▶ [PROBLEM REQUIREMENTS]: Would you transcribe the listing that follows word for word, skipping pictures?

▶ [GIVEN DATA]:
-=-=-

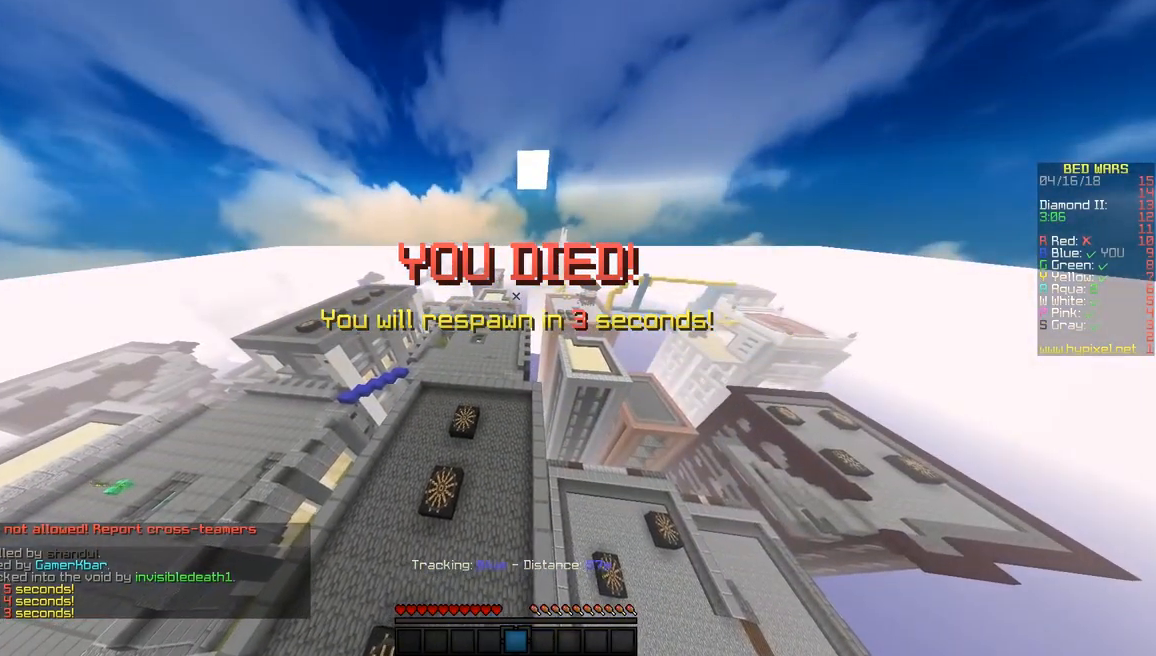
{"keys": ["a"], "mouse": [], "events": [[167, "w", "down"], [384, "w", "up"]]}
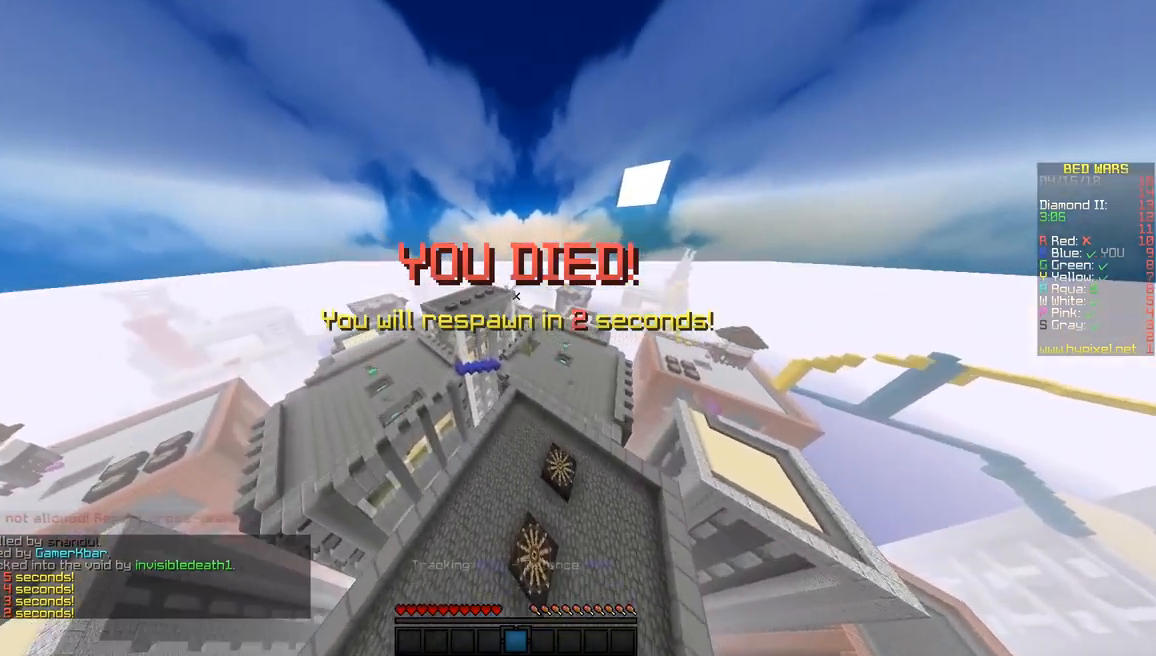
{"keys": ["a"], "mouse": [], "events": [[34, "a", "up"], [417, "a", "down"]]}
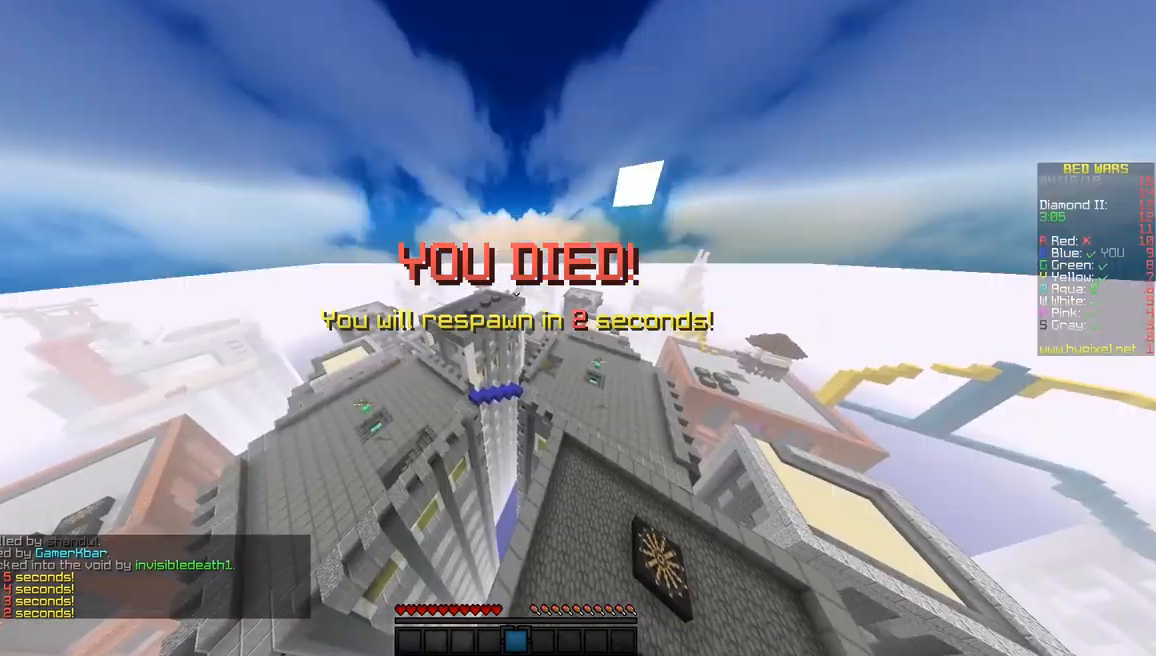
{"keys": ["a"], "mouse": [], "events": []}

-=-=-

▶ [EXERCISE SOLUTION]:
{"keys": ["a"], "mouse": [], "events": [[167, "w", "down"], [384, "w", "up"]]}
{"keys": ["a"], "mouse": [], "events": [[34, "a", "up"], [417, "a", "down"]]}
{"keys": ["a"], "mouse": [], "events": []}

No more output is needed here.